Once you reach the line with "index tip: (992, 961)" below, copy each line exactly, stopping after the line with "pinky tip: (181, 191)", and skip any pictures.

─── Data under study ───

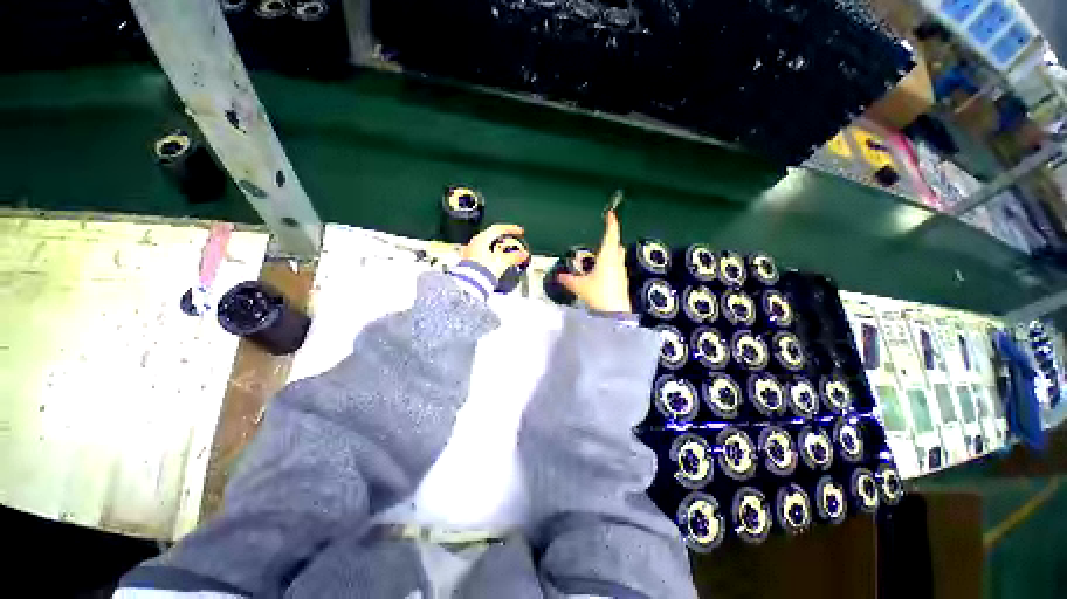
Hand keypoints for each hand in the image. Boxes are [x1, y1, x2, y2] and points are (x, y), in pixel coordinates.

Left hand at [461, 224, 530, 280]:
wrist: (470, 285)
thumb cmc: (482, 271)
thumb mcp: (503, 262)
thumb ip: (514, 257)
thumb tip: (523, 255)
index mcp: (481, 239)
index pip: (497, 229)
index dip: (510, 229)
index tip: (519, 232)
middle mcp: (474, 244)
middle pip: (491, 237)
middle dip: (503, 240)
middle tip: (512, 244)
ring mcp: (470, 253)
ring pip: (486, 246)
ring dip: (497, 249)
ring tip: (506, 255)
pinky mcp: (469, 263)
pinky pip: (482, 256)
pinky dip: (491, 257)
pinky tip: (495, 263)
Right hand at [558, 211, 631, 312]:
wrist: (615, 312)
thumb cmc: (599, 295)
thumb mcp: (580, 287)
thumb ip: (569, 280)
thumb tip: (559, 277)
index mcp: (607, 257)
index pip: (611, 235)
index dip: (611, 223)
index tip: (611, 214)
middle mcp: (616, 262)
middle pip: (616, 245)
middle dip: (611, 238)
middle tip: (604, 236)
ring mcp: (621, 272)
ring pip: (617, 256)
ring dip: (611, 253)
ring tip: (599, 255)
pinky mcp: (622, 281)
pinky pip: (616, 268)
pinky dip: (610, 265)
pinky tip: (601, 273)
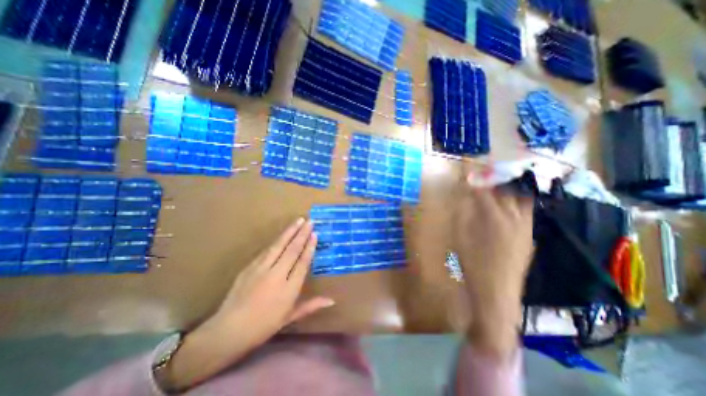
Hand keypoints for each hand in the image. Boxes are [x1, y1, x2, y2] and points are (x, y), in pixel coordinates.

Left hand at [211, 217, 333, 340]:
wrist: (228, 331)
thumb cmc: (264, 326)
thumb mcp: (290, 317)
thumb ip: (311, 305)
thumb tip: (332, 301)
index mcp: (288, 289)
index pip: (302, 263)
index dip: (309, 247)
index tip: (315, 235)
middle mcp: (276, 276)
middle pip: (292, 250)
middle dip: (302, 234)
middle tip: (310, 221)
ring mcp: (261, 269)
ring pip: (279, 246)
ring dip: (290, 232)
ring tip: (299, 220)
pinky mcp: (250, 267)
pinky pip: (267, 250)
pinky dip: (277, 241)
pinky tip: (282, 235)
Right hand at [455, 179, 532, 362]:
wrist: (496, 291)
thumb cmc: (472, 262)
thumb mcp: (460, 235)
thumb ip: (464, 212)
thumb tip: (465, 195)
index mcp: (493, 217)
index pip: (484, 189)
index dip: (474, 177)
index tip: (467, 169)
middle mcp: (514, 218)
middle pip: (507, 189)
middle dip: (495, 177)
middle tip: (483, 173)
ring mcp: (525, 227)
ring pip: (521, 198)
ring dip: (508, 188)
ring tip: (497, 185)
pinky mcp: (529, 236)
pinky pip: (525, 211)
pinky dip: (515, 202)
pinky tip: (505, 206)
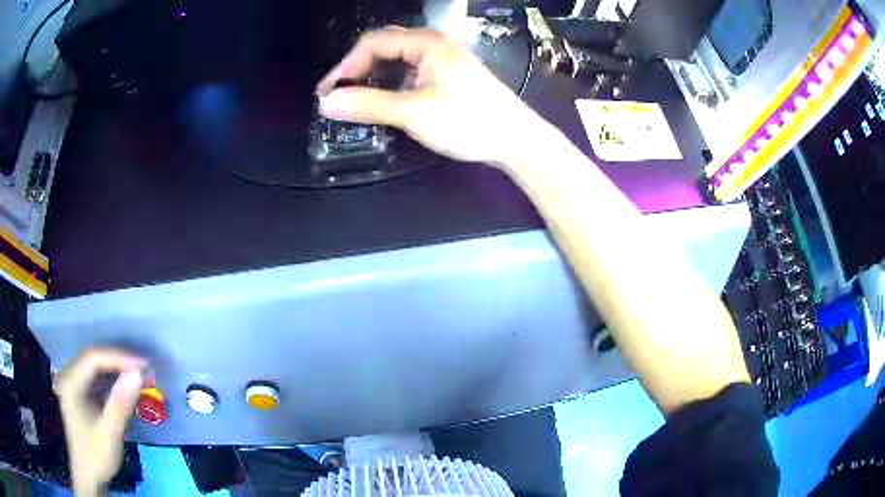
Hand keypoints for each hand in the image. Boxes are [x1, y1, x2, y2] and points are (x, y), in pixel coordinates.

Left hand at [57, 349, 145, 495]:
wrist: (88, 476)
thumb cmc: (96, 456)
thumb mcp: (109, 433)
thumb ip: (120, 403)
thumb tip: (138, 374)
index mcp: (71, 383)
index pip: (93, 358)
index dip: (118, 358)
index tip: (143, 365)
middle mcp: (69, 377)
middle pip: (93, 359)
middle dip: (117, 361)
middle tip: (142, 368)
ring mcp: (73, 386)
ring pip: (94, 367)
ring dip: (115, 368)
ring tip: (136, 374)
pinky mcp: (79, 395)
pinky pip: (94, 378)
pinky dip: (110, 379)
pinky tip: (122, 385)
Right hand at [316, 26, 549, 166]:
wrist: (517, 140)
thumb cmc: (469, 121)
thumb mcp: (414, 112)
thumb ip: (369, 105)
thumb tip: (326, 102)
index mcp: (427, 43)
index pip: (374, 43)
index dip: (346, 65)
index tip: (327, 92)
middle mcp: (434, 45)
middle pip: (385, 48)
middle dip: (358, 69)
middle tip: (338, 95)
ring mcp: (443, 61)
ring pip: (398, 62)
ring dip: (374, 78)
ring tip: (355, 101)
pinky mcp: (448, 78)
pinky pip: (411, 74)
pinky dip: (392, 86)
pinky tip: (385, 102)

───
─── Data under study ───

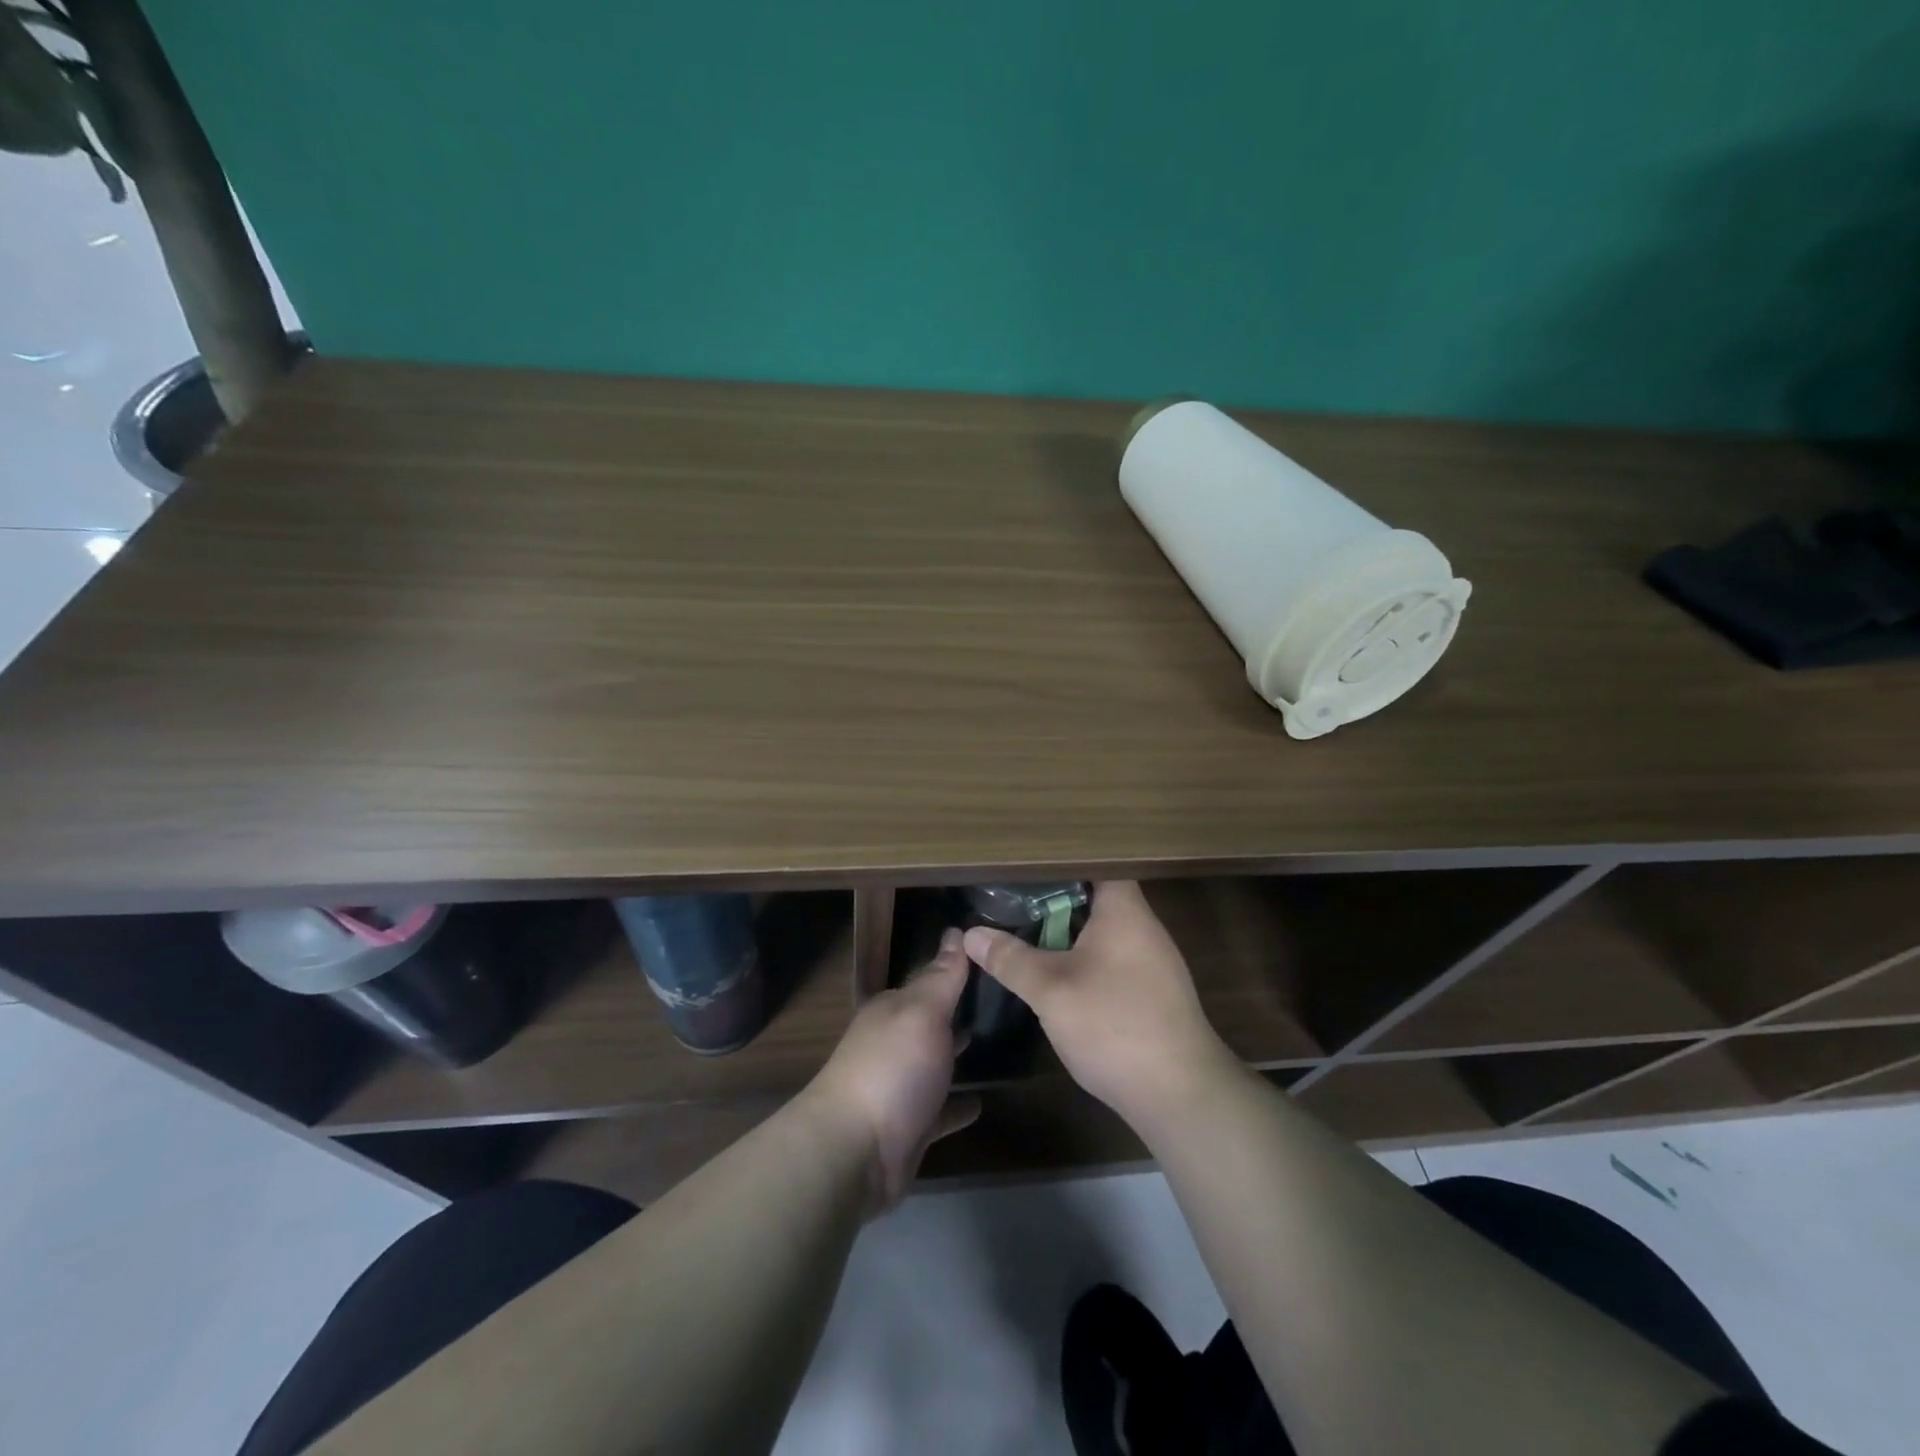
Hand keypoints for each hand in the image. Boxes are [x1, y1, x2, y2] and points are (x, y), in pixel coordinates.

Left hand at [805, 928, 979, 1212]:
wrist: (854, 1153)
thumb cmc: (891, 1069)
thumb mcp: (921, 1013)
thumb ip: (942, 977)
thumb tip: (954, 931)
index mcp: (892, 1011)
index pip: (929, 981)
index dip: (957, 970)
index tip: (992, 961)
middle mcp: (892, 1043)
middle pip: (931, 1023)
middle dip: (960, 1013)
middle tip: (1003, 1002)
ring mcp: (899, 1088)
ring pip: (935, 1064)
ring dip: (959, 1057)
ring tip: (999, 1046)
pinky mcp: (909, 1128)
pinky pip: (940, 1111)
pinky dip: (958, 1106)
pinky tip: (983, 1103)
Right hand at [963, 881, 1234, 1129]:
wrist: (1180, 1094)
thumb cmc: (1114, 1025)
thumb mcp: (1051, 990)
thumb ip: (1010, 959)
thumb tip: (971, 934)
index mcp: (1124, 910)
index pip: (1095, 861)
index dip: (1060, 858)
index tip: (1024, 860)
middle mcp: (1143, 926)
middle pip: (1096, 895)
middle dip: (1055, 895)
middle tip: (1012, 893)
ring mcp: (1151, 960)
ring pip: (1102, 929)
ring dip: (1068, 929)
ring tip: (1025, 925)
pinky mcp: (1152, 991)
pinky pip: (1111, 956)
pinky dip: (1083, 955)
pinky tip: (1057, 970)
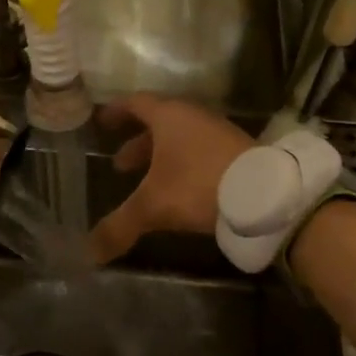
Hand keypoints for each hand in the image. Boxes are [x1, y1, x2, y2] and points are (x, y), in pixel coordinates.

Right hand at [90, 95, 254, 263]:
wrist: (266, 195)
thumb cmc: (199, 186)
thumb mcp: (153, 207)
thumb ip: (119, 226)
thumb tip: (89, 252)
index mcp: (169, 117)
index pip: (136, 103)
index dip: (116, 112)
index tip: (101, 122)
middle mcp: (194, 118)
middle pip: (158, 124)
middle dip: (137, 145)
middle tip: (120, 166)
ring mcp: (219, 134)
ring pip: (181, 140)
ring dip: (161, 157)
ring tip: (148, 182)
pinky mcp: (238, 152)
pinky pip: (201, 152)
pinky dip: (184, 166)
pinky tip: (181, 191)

───

Reply to the exercise:
index tip: (992, 961)
middle mcp: (892, 1043)
middle pip: (931, 1023)
middle dip: (960, 1013)
middle tip: (1003, 1002)
ring mcp: (899, 1088)
ring pip: (935, 1064)
ring dip: (959, 1057)
ring tip: (999, 1046)
pinky mcp: (909, 1128)
pinky pip: (940, 1111)
pinky dip: (958, 1106)
pinky tip: (983, 1103)
Right hand at [963, 881, 1234, 1129]:
wrist: (1180, 1094)
thumb cmc: (1114, 1025)
thumb mcp: (1051, 990)
thumb ip: (1010, 959)
thumb tip: (971, 934)
index mcp: (1124, 910)
index pip: (1095, 861)
index dip: (1060, 858)
index tip: (1024, 860)
middle mcp: (1143, 926)
middle pip: (1096, 895)
middle dip: (1055, 895)
middle tip: (1012, 893)
ring mcp: (1151, 960)
ring pip: (1102, 929)
ring dip: (1068, 929)
ring tip: (1025, 925)
pinky mcp: (1152, 991)
pinky pip: (1111, 956)
pinky dip: (1083, 955)
pinky tip: (1057, 970)
Hand keypoints for each hand in the image. Boxes are [x1, y1, x2, y2] and points are (x, y), in pixel coordinates.

Right hand at [90, 95, 254, 263]:
wrist: (266, 195)
thumb cmc: (199, 186)
thumb mcp: (153, 207)
thumb ip: (119, 226)
thumb tip: (89, 252)
index mcp: (169, 117)
index pip: (136, 103)
index dip: (116, 112)
index tip: (101, 122)
middle mcp: (194, 118)
middle pip: (158, 124)
middle dip: (137, 145)
middle tip: (120, 166)
ring mcp: (219, 134)
ring pip: (181, 140)
ring dip: (161, 157)
ring tip: (148, 182)
pinky mcp: (238, 152)
pinky pip: (201, 152)
pinky dip: (184, 166)
pinky tip: (181, 191)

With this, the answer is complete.